Am 24.2.2015 veröffentlichte der Deutsche Ethikrat die Stellungnahme Hirntod und Entscheidung zur Organspende. Einstimmigkeit gab es zur Frage der Voraussetzung der postmortalen Organentnahme:[1]

Einstimmig ist der Deutsche Ethikrat der Auffassung, dass am Hirntod als Voraussetzung für eine postmortale Organentnahme festzuhalten ist. (167)

Hirntod

Darin sprachen sich 7 Mitglieder dagegen aus, den Hirntod als Tod des Menschen anzusehen, für 18 Mitglieder ist der Hirntod der Tod des Menschen.

Dafür sprachen sich aus:

Name Beruf Konfession
Katrin Amunts Medizinerin und Professorin für Hirnforschung
Constanze Angerer Richterin, von 2001-2008 Landgerichtspräsidentin in München
Wolf-Michael Catenhusen SPD-Politiker ev.
Frank Emmrich Mediziner, Lehrstuhlinhaber für Klinische Immunologie
Christiane Fischer Ärztin ev.
Carl Friedrich Gethmann Philosoph, angewandte Philosophie
Thomas Heinemann Medizinethiker und Philosoph
Ilhan Ilkilic Mediziner und Philosoph
Leo Latasch Mediziner, Anästhesist
Anton Losinger Weihbischof, Augsburg kath.
Reinhard Merkel Prof. für Strafrecht und Rechtsphilosophie
Herbert Mertin FDP-Politiker
Eckhard Nagel Mediziner, Philosoph ev.
Ulrike Riedel Juristin
Eberhard Schockenhoff kath.

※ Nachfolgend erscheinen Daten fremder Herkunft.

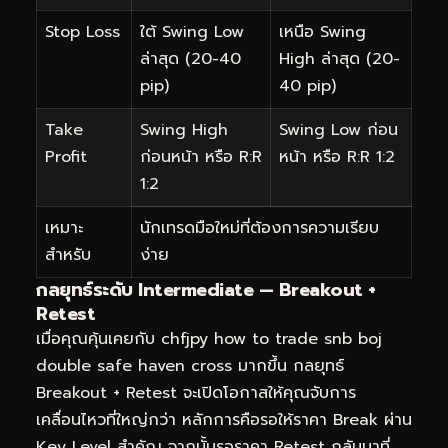
Stop Loss
ใต้ Swing Low
เหนือ Swing
ล่าสุด (20-40
High ล่าสุด (20-
pip)
40 pip)
Take
Swing High
Swing Low ก่อน
Profit
ก่อนหน้า หรือ R:R
หน้า หรือ R:R 1:2
1:2
เหมาะ
นักเทรดมือใหม่ที่ต้องการความเรียบ
สำหรับ
ง่าย
กลยุทธ์ระดับ Intermediate — Breakout +
Retest
เมื่อคุณคุ้นเคยกับ chfjpy how to trade snb boj
double safe haven cross มากขึ้น กลยุทธ์
Breakout + Retest จะเปิดโอกาสให้คุณจับการ
เคลื่อนไหวที่ใหญ่กว่า หลักการคือรอให้ราคา Break ผ่าน
Key Level สำคัญ จากนั้นรอราคา Retest กลับมาที่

Priester, Moraltheologe in Freiburg
Elisabeth Steinhagen-Thiessen Medizinerin, Prof. für Geriatrie
Jochen Taupitz Jurist für Medizinrecht und Medizinethik
Michael Wunder Psychologe und Psychotherapeut


Dagegen sprachen sich aus:

Name Beruf Konfession
Peter Dabrock ev. Theologe, Prof. für Systematische Theologie, Schwerpunkt Ethik ev.
Martin Hein ev. Theologe, Bischof von Kurhessen-Waldeck ev.
Wolfram Höfling Rechtswissenschaftler und Staatsrechtler
Edzard Schmidt-Jortzig emerit. Ordinarius für Öffentliches Recht ev.
Silja Vöneky Rechtswissenschaftlerin und Rechtsphiolosophie
Claudia Wiesemann Ärtzin, Medizinethikerin, Medizinhistorikerin
Christiane Woopen Medizinethikerin und Philosophin kath.[2]

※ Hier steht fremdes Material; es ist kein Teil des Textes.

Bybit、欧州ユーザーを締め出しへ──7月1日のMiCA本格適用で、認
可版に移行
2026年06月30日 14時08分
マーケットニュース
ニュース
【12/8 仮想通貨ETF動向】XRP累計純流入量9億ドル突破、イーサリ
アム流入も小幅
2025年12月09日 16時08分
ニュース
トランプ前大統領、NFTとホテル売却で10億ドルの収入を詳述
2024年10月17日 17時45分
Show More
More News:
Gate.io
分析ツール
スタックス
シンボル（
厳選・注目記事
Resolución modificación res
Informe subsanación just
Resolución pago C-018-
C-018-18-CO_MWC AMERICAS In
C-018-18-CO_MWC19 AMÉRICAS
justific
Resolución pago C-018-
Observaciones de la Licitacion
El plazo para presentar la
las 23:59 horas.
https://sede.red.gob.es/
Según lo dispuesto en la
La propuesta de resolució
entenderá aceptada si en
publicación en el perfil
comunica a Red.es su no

Konfessionen ohne Quellenangaben wurde dem Wikipedia entnommen.

Stellungnahmen zur Stellungnahme 2015

Bedauerlich ist es, dass der DER in seiner Diskussion um den Hirntod diesen nur im Zusammenhang mit Organspende behandelt hat. Dabei werden die Mehrzahl der HTD zur Beendigung der Therapie durchgeführt, siehe: 2015 - gemeinsame Erklärung der DGNI DGN DGNC[3]

Angela Speth schrieb: "Obwohl einige Mitglieder das Absterben des Gehirns als Kriterium für den Tod ablehnten, hielten sie in einer Stellungnahme paradoxerweise die Organentnahme bei Hirntoten für gerechtfertigt."[4]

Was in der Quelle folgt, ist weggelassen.